Impact
The vulnerability arises when js‑toml parses radix‑prefixed integer literals. Its hand‑written BigInt parser multiplies the accumulator by the radix for each digit, making the total cost quadratic in the literal length. An attacker can supply a very long hexadecimal, octal, or binary literal in a TOML document, causing the parser to perform a quadratic number of BigInt multiplications and saturate a CPU core. The result is a single‑request CPU‑exhaustion denial‑of‑service that can render a node process unresponsive. The weakness maps to CWE‑1333 (Excessive CPU Usage), CWE‑400 (Uncontrolled Resource Consumption), and CWE‑407 (Inefficient Algorithm).
Affected Systems
The affected product is the js‑toml TOML parser library maintained by sunnyadn. Versions up to and including 1.1.0 (inclusive) are vulnerable, while version 1.1.1 introduces the fix. Any JavaScript runtime that loads vulnerable toml via the library’s load() function—such as configuration upload endpoints, CI/CD pipelines, IDE plugins, or build tools that parse third‑party *.toml files—may be exposed.
Risk and Exploitability
The vulnerability has a CVSS score of 7.5, indicating high severity.
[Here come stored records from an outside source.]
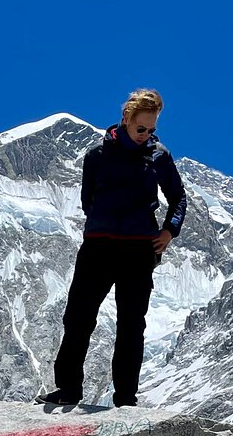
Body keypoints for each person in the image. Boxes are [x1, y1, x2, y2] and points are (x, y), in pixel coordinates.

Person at [39, 88, 187, 408]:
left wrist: (169, 231)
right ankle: (68, 390)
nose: (146, 135)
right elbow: (87, 199)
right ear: (126, 119)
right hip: (98, 248)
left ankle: (125, 400)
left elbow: (178, 198)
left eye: (152, 130)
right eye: (140, 129)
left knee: (131, 325)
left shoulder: (159, 156)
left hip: (138, 252)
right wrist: (105, 225)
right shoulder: (96, 156)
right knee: (78, 318)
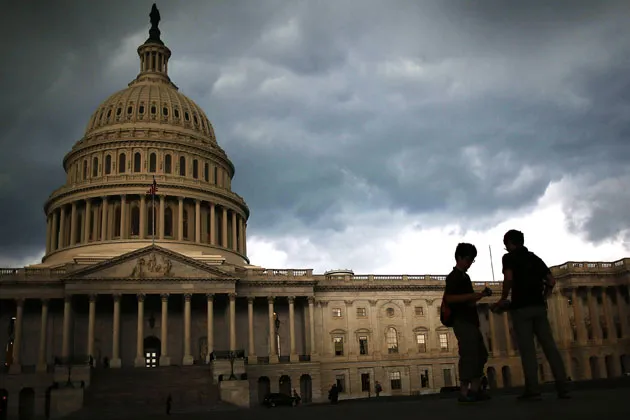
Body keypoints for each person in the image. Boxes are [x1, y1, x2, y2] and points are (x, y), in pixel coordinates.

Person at [492, 229, 570, 401]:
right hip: (539, 307)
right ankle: (563, 387)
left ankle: (533, 390)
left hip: (521, 308)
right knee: (550, 347)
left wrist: (503, 298)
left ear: (509, 243)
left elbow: (509, 278)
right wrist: (544, 297)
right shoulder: (535, 258)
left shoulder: (509, 258)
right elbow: (551, 281)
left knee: (528, 351)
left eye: (506, 244)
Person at [444, 243, 492, 403]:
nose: (470, 263)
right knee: (468, 354)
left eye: (472, 260)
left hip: (471, 320)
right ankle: (464, 393)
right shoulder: (453, 277)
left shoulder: (465, 277)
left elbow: (470, 302)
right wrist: (470, 297)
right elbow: (449, 298)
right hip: (461, 321)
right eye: (468, 259)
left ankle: (475, 390)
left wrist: (481, 295)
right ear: (459, 258)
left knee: (480, 354)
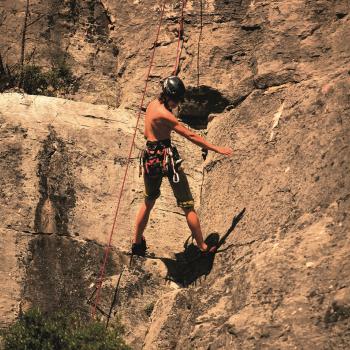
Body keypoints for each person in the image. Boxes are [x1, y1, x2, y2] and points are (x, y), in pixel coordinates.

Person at [132, 76, 233, 256]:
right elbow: (191, 136)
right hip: (166, 158)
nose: (177, 104)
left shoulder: (152, 104)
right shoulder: (166, 115)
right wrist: (215, 148)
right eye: (177, 100)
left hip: (149, 158)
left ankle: (137, 243)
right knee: (187, 205)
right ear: (171, 97)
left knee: (148, 201)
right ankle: (203, 247)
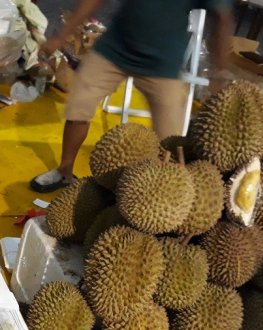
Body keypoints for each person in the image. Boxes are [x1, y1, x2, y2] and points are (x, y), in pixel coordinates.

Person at [29, 0, 234, 193]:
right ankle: (64, 171)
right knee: (79, 105)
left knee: (170, 139)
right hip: (115, 49)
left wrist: (220, 71)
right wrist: (61, 35)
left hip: (163, 61)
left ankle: (162, 193)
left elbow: (222, 17)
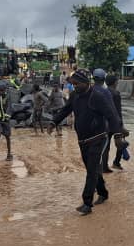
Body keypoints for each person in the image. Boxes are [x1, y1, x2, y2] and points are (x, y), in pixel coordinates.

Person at [49, 69, 125, 215]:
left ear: (86, 82)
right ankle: (103, 193)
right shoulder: (74, 95)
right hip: (82, 140)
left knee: (91, 169)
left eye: (77, 84)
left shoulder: (97, 97)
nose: (75, 86)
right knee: (92, 169)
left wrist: (117, 136)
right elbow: (66, 110)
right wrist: (54, 122)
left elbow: (112, 115)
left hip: (98, 138)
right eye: (73, 84)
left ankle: (87, 203)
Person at [106, 72, 127, 170]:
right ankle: (116, 162)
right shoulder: (116, 94)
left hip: (106, 123)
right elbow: (118, 111)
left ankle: (104, 165)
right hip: (115, 124)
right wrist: (121, 125)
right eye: (117, 81)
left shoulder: (103, 92)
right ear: (114, 82)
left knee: (106, 145)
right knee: (120, 143)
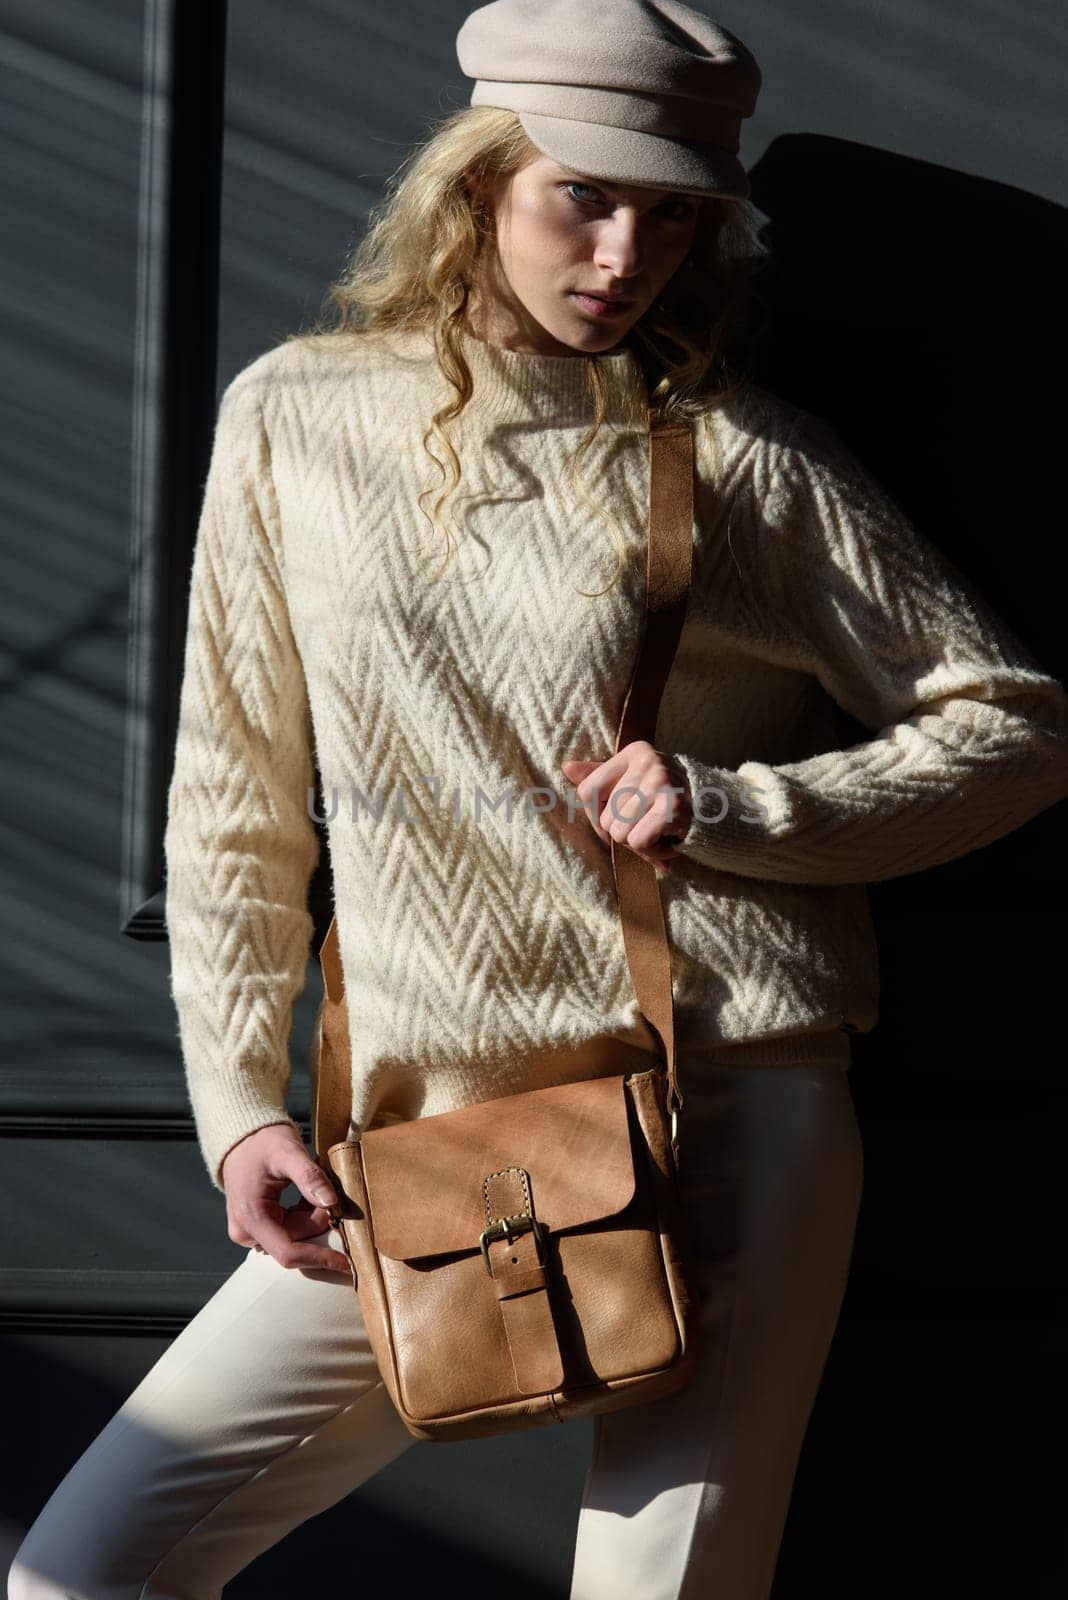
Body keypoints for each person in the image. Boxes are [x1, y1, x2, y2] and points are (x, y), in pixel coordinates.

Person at [10, 2, 1068, 1595]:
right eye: (586, 193)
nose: (624, 250)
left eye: (672, 212)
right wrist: (239, 1108)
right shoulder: (296, 418)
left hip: (724, 1093)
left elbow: (1013, 727)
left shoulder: (738, 459)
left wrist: (733, 806)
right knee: (85, 1566)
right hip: (431, 1132)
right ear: (480, 183)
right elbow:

EPSS is not available, and the flaw is not listed in the CISA KEV catalog. The most likely attack vector is remote, where an attacker can supply malicious TOML payloads to a service that uses js‑toml. Because the DoS can be triggered with a single crafted request, an adversary with network access to a vulnerable service can easily exhaust CPU resources. The impact is limited to availability and can be mitigated by updating the library. When that is not possible, the attacker can still exploit the quadratic cost by sending large literals.